All my memories of the spring woods come together in one May day when four of us went with baskets to gather flowers for the church—four, and a collie dog. We met at the little wooden bridge over the creek near a pasture. I remember waiting, leaning on the scarred, battered rail carved all over with initials. A cool air came up from the water. It swished the long grasses and gushed into silver over the rocks—shallow, rushing, making a clear springtime burble. . . . The little town lay off to the west, impersonal and strange, a picture I was looking upon—the white houses motionless among the trees, the brown road rising in the distance, a wagon rattling slowly along with an old man bowed over the reins on the high seat. . . . There was a sense of vastness in the way trees were set here and there on the sweep and slope of the great earth, their trunks so still, their upper branches blurred with buds moving against the blue. On the south, the soft, smooth swell of the rolling pastures, earth-brown, pale green, emerald, and from them, birds calling in long-drawn sighs of peace. . . .
There was a wooden fence-gate to open and fasten again with an old wire. A little trampled path led over the swell of the low hills. I followed it, after the others, feeling my face grow warm and damp under my hat. I saw how they stepped eagerly and softly, on the lookout for flowers. I stopped on the hilltop. My skirts stirred slightly, blew back. A joy strained at my heart, like a tree pulling at its roots in a spring wind. The air was divinely fresh, the sun warm over us, the earth sweet under us—the swelling fields, the bird song, the motionless, sun-drenched sweetness. . . .
I could see the other girls bending over, moving a little, kneeling as in the motions of some strange, slow dance. They beckoned. They were finding buttercups, short-stemmed, shining and yellow, making sudden happy patches of gold among the bright green grass. They aroused in us the lust of flower-getting. We stepped warily, wide awake, eager now.
Then there was the moment of getting surfeited with bloom, the secret, lonely moment when I rested on the spring grass, leaning on one hand so that it pressed down against the cool, damp grass roots. Blossoms lured me—one almost white, big and frosty pure, one of a deep purple-blue. Old thoughts came over me, but faintly, like a shadow—no more than the shadow of a cloud across the pasture.
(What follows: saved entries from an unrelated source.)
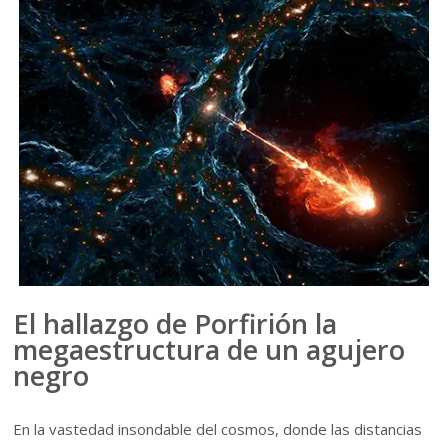
El hallazgo de Porfirión la
megaestructura de un agujero
negro
En la vastedad insondable del cosmos, donde las distancias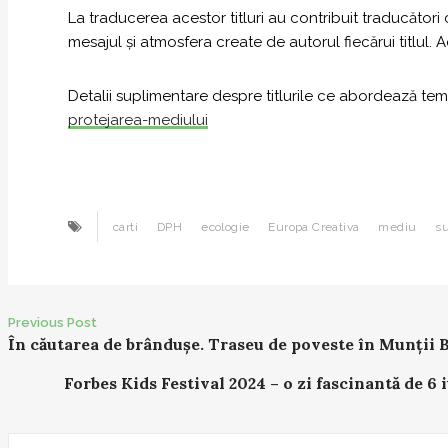
La traducerea acestor titluri au contribuit traducători
mesajul și atmosfera create de autorul fiecărui titlul
Detalii suplimentare despre titlurile ce abordează te
protejarea-mediului
carti
DPH
ecologie
Europa Creativa
mediu
su
Previous Post
P
În căutarea de brândușe. Traseu de poveste în Munții 
o
Forbes Kids Festival 2024 – o zi fascinantă de 6 
s
t
n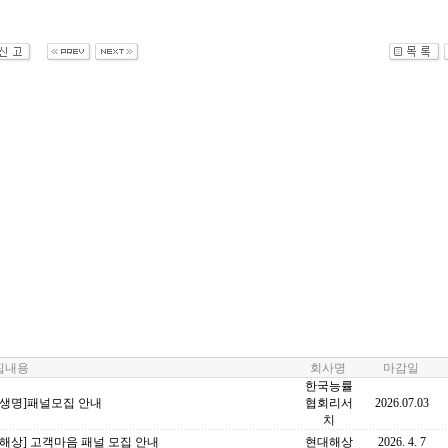
내용
회사명
마감일
한국능률
화생명]패널모집 안내
협회리서
2026.07.03
치
해상] 고객마음 패널 모집 안내
현대해상
2026. 4. 7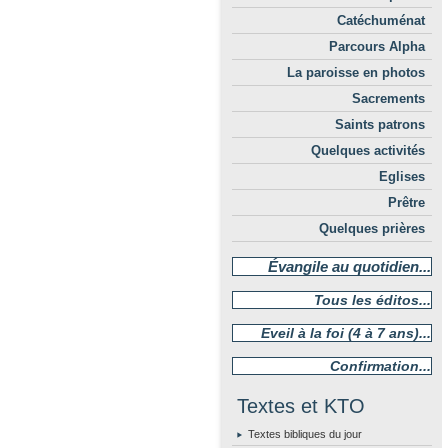
Catéchuménat
Parcours Alpha
La paroisse en photos
Sacrements
Saints patrons
Quelques activités
Eglises
Prêtre
Quelques prières
Évangile au quotidien...
Tous les éditos...
Eveil à la foi (4 à 7 ans)...
Confirmation...
Textes et KTO
Textes bibliques du jour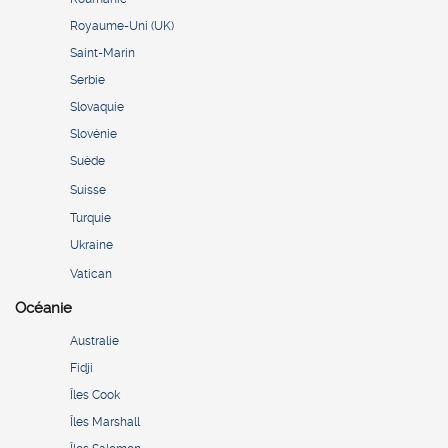
Royaume-Uni (UK)
Saint-Marin
Serbie
Slovaquie
Slovénie
Suède
Suisse
Turquie
Ukraine
Vatican
Océanie
Australie
Fidji
Îles Cook
Îles Marshall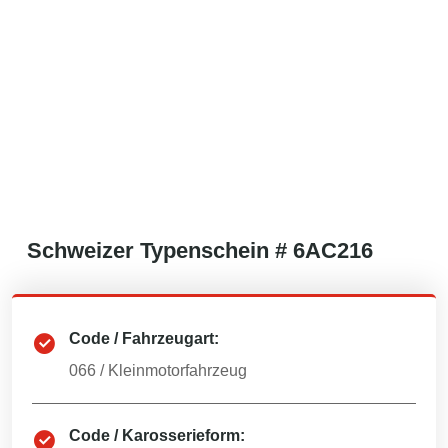
Schweizer
Typenschein #
6AC216
Code / Fahrzeugart:
066
/
Kleinmotorfahrzeug
Code / Karosserieform: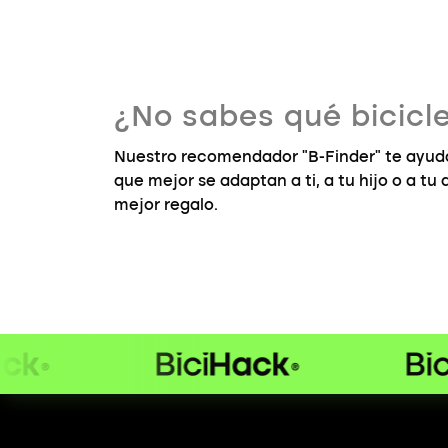
¿No sabes qué bicicle
Nuestro recomendador "B-Finder" te ayuda
que mejor se adaptan a ti, a tu hijo o a tu
mejor regalo.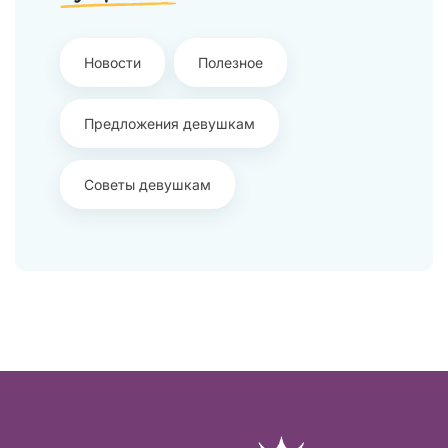
Новости
Полезное
Предложения девушкам
Советы девушкам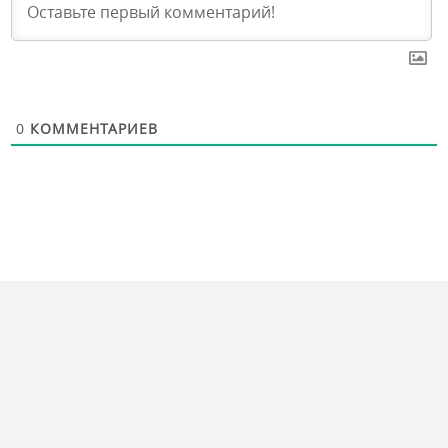
0
КОММЕНТАРИЕВ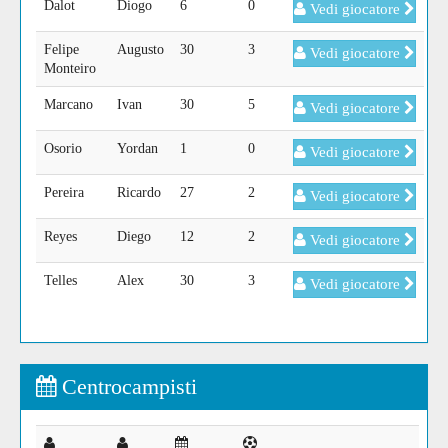
Dalot
Diogo
6
0
Vedi giocatore
Felipe
Augusto
30
3
Vedi giocatore
Monteiro
Marcano
Ivan
30
5
Vedi giocatore
Osorio
Yordan
1
0
Vedi giocatore
Pereira
Ricardo
27
2
Vedi giocatore
Reyes
Diego
12
2
Vedi giocatore
Telles
Alex
30
3
Vedi giocatore
Centrocampisti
It was a different feeling down in the woods beside the swimming rock: cool and shadowy after the fresh prairie openness of the pastures. A chill, fine breath came from the creek, from the limestone rocks fringed with new green ferns. It was almost tremulously still. Down below was the dark shine of the creek.
There were wood violets here, smaller, a deeper purple, half hidden in nests of dark heart-shaped leaves. There was a jack-in-the-pulpit. I felt guilt, a loneliness, when the others dug up the plants with little trowels, putting them, wrapped in moist black earth, in the basket. We wandered far from each other, led on from blossom to blossom. At each new discovery would come some faint far-off call.
There were bloodroot leaves in a cold, watery place. I leaned over to touch the snow-white blossom. The six white petals fell apart like great flakes. … In a little patch of bushy timber a whole nest of anemones, pinkish, delicate, clear as bells on their hairlike stems, blowing in the sunny air. … I held up the fence wire and crept into a little hollow where the cattle’s hoofs had left watery circles in the black mud, and there, close to the bushes, were pointed dogtooth violets, frosty and white and crisp, just flushed with pink at the. petal tips. …
When we met again, our baskets were filled with pale green crisscrossed stems, masses of pink and blue. We walked back, down the brown, dusty road. We went into our cool kitchen and sat there, eating fresh bread and honey like the queen in the nursery rhyme. Our flowers were in water, filling the house with spring. We were warm, tired, happy, satisfied, with a woods smell on our clothes and a fragrance in our hearts.